When you hear a footstep on screen, it’s not the actual sound of an actor’s shoe hitting the ground, but rather either a recreation of realistic, ambient sound or augmentation of existing sound to enhance the auditory experience of a film or TV show. Foley effects replace sounds that were excluded during field recording and add richness and depth to the audio quality.
The foley team includes the foley artist, who creates the sounds, and the foley engineer or mixer, who sets up mics and records these sounds. The foley engineer needs to know how many microphones and where to set them up in order to capture the sound. Foley engineers also shape the foley artist’s sound as it’s recorded, altering levels and adjusting sounds where needed. This all saves time for the re-recording mixer. Foley engineers are part of the post-production sound team that works closely with foley editors and foley artists to assess, create, and record the ambient sound. It’s their job to provide a pre-mix for the re-recording mixer as well as create deliverables for an M&E track, the sound mix of a film.
At a Glance
Training in music recording is a good start and a way to gain skills in working with microphones, equalizers, and other plug-ins. Foley engineers need to have the tools to shape the sound they’re recording. Those who are more interested in applying their recording skills might also take jobs in production sound, as production sound mixers, boom operators, or utility sound technicians.

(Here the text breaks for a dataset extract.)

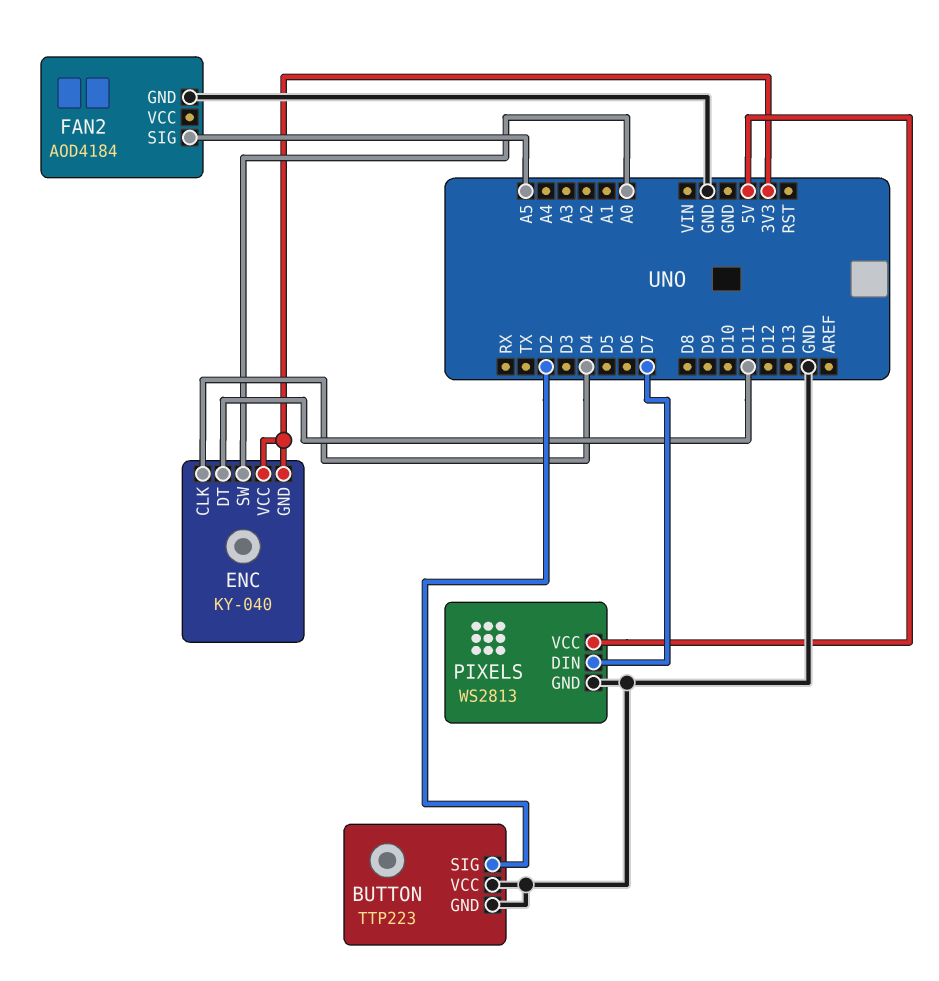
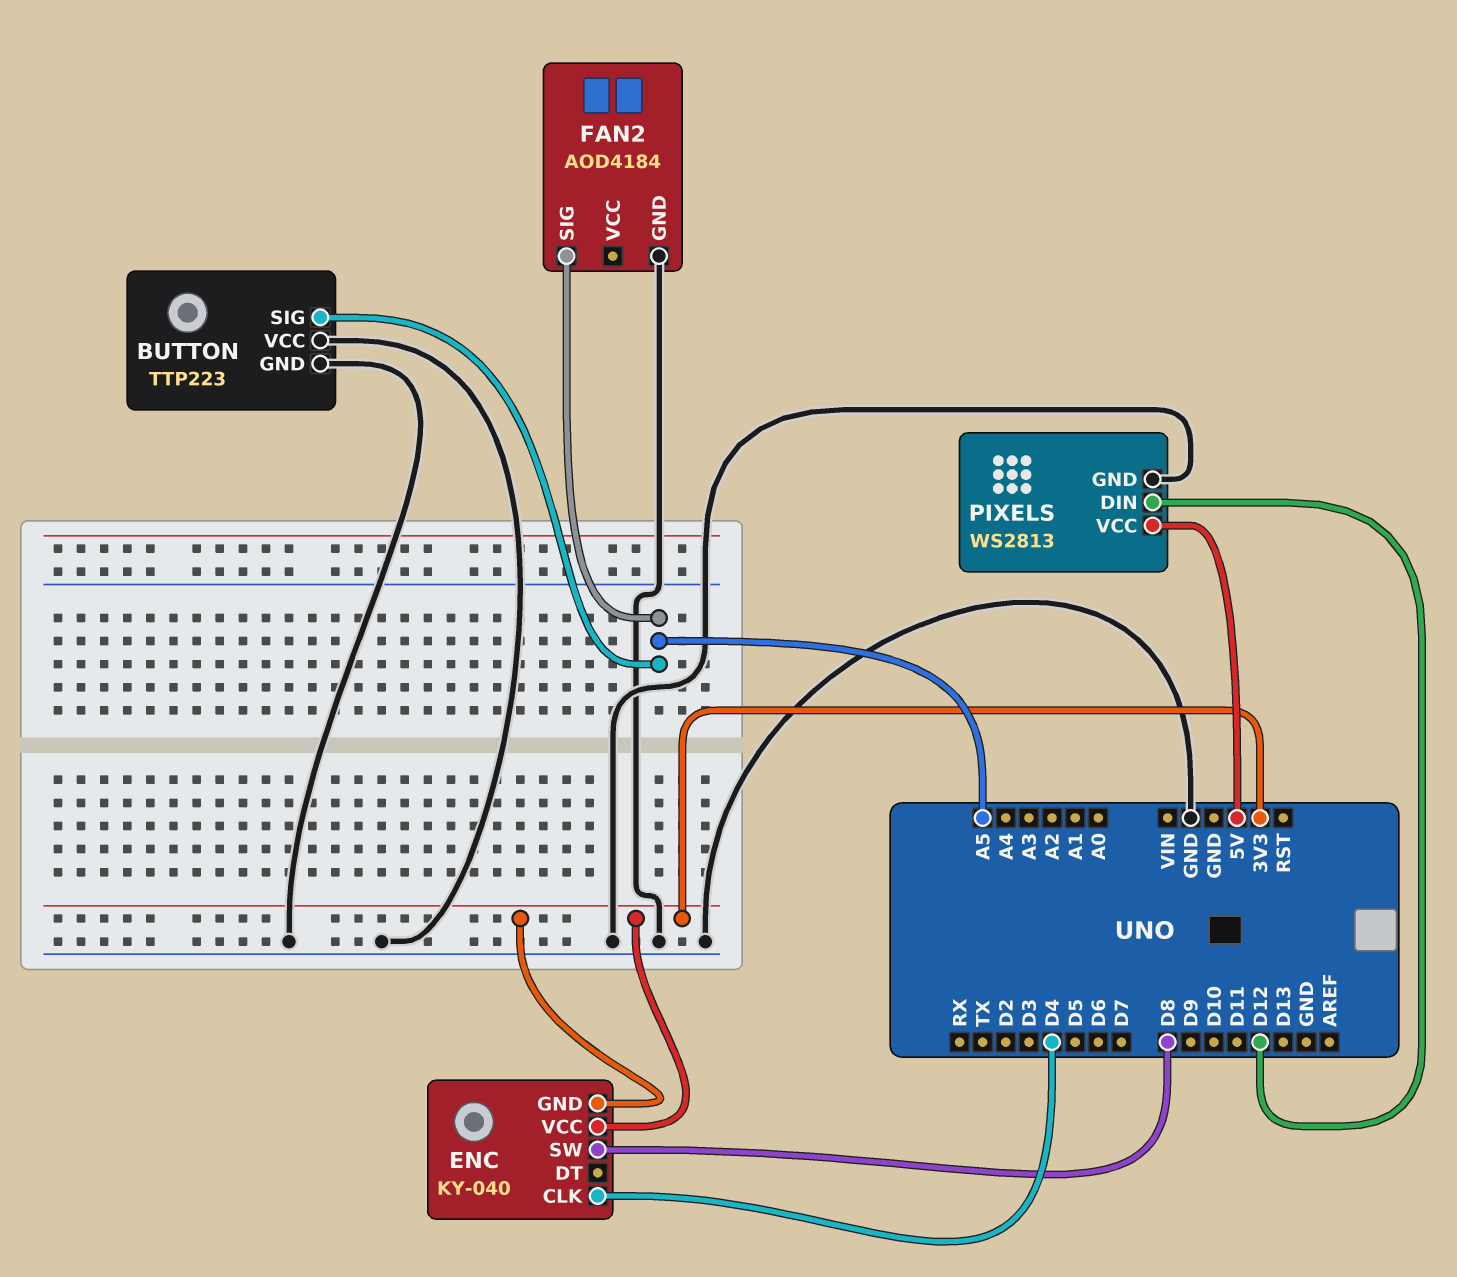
BUTTON pin SIG: D2 -> A5
ENC pin DT: D11 -> none
ENC pin SW: A0 -> D8
PIXELS pin DIN: D7 -> D12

Most foley engineers either work for established foley studios or as freelancers. Often foley engineers get their start as post-production assistants and move on to an assistant position. The best way to break in is to work in a post-sound house or in the sound field in general, doing as much sound work as possible before segueing to foley work. Securing a job in a music recording studio is another avenue as microphone use is key to each field.
- Equipment expertise
- Sound recording
- Basic acoustics
Foley engineers must have a good ear for sounds and the ability to creatively mimic them. They possess critical listening skills, a good sense of rhythm and timing, attention to detail, and good hand-eye coordination. Patience and persistence is also key; much time is spent recording the same sounds repeatedly.
Foley work is intermittent, making it necessary to find other income sources between gigs. Most foley engineers find additional sound work in film sound, including editing in post-production. Working in a foley studio often requires long hours in a dark room.